Koru'nun ifadesinin alınmasının ardından söz alan Başbakanlık avukatı Samir Altunkaynak'ın 'Sizce FETÖ terör örgütü müdür? sorusu üzerine Koru, 'Darbe girişimi öncesinde bu soruyu sormuş olsaydınız 'bu cemaatin silahla işi olmaz' derdim. 15 Temmuz gecesi bile bunun olamayacağını düşündüm. Ama geldiğimiz nokta gösteriyor ki açık bir takım emareler bulunuyor' yanıtını verdi.
Müşteki avukatı Şule Nazlıoğlu Erol, 'Gülen'in 'kılcal damarlarına kadar girin, iki ileri gidiyorsanız üç geri gelin, kurumlara girin' tarzı ifadeleri ses kaydı olarak yayınlandı. Böyle bir açıklamadan sonra ne düşündünüz? Bir adam neden 'kılcal damarlara sızın, emniyete sızın, askeriyeye sızın' talimatı verir?' ifadelerini kullandı. Koru, '28 Şubat sürecinden sonra bütün o saydığı kurumlardan rahatsızlık duyan bir kitleye hitap ediyor. O kelimeleri 'bu kurumlar içerisinde sizlerde olmalısızın' tavsiyesi olarak algılanıyordu. Ben bundan rahatsızlık duymuştum. Ama insanlar öyle anladı. Oradakiler, 'sızın oraya bu tür olaylar bir daha olmasın' tarzı mesajlar olduğunu düşündü. Tam tersi 'içlerine sızın, aynısını siz yapın' dediğini düşünmediler' diye konuştu.

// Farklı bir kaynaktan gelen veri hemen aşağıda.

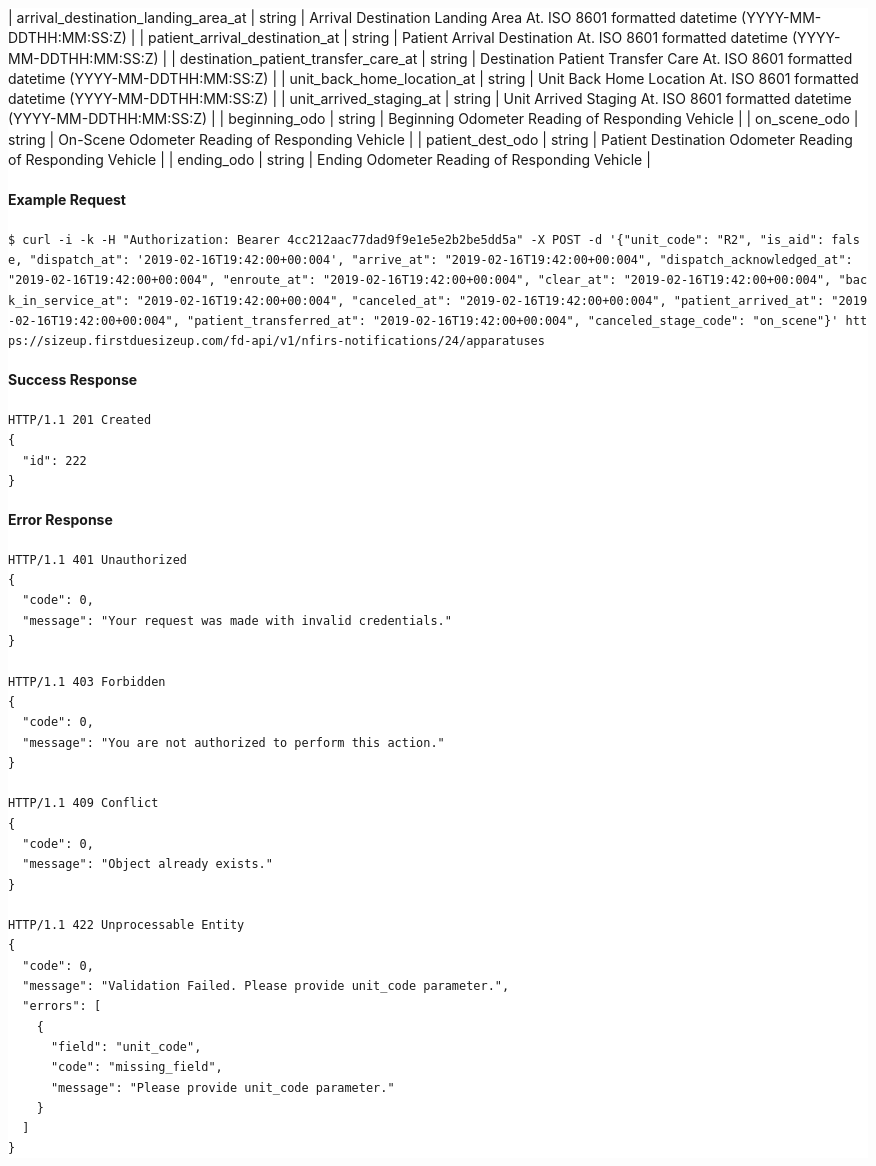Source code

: | arrival_destination_landing_area_at  | string | Arrival Destination Landing Area At. ISO 8601 formatted datetime (YYYY-MM-DDTHH:MM:SS:Z)  |
| patient_arrival_destination_at       | string | Patient Arrival Destination At. ISO 8601 formatted datetime (YYYY-MM-DDTHH:MM:SS:Z)       |
| destination_patient_transfer_care_at | string | Destination Patient Transfer Care At. ISO 8601 formatted datetime (YYYY-MM-DDTHH:MM:SS:Z) |
| unit_back_home_location_at           | string | Unit Back Home Location At. ISO 8601 formatted datetime (YYYY-MM-DDTHH:MM:SS:Z)           |
| unit_arrived_staging_at              | string | Unit Arrived Staging At. ISO 8601 formatted datetime (YYYY-MM-DDTHH:MM:SS:Z)              |
| beginning_odo                        | string | Beginning Odometer Reading of Responding Vehicle                                          |
| on_scene_odo                         | string | On-Scene Odometer Reading of Responding Vehicle                                           |
| patient_dest_odo                     | string | Patient Destination Odometer Reading of Responding Vehicle                                |
| ending_odo                           | string | Ending Odometer Reading of Responding Vehicle                                             |

#### Example Request

    $ curl -i -k -H "Authorization: Bearer 4cc212aac77dad9f9e1e5e2b2be5dd5a" -X POST -d '{"unit_code": "R2", "is_aid": false, "dispatch_at": '2019-02-16T19:42:00+00:004', "arrive_at": "2019-02-16T19:42:00+00:004", "dispatch_acknowledged_at": "2019-02-16T19:42:00+00:004", "enroute_at": "2019-02-16T19:42:00+00:004", "clear_at": "2019-02-16T19:42:00+00:004", "back_in_service_at": "2019-02-16T19:42:00+00:004", "canceled_at": "2019-02-16T19:42:00+00:004", "patient_arrived_at": "2019-02-16T19:42:00+00:004", "patient_transferred_at": "2019-02-16T19:42:00+00:004", "canceled_stage_code": "on_scene"}' https://sizeup.firstduesizeup.com/fd-api/v1/nfirs-notifications/24/apparatuses

#### Success Response

    HTTP/1.1 201 Created
    {
      "id": 222
    }

#### Error Response

    HTTP/1.1 401 Unauthorized
    {
      "code": 0,
      "message": "Your request was made with invalid credentials."
    }

    HTTP/1.1 403 Forbidden
    {
      "code": 0,
      "message": "You are not authorized to perform this action."
    }

    HTTP/1.1 409 Conflict
    {
      "code": 0,
      "message": "Object already exists."
    }

    HTTP/1.1 422 Unprocessable Entity
    {
      "code": 0,
      "message": "Validation Failed. Please provide unit_code parameter.",
      "errors": [
        {
          "field": "unit_code",
          "code": "missing_field",
          "message": "Please provide unit_code parameter."
        }
      ]
    }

'MİT Müsteşarının iki kez Pensilvanya'ya gittiğini biliyorum'
Avukat Hüseyin Buzoğlu'nun bir sorusu üzerine ise Koru, 'MİT Müsteşarının da Pensilvanya'ya iki kez gittiğini biliyorum. Yanında dosya götürüp götürmediğini bilmiyorum. Dönemin Dışişleri Bakanı Ahmet Davutoğlu'nun, birçok siyasetçinin de oraya gittiğini biliyorum. Gidenler sadece duasını almak için oraya gitmiyordu diye düşünüyorum. Gülen'in bir güç olduğu kabul edildiği için oraya gidiliyordu' değerlendirmesinde bulundu.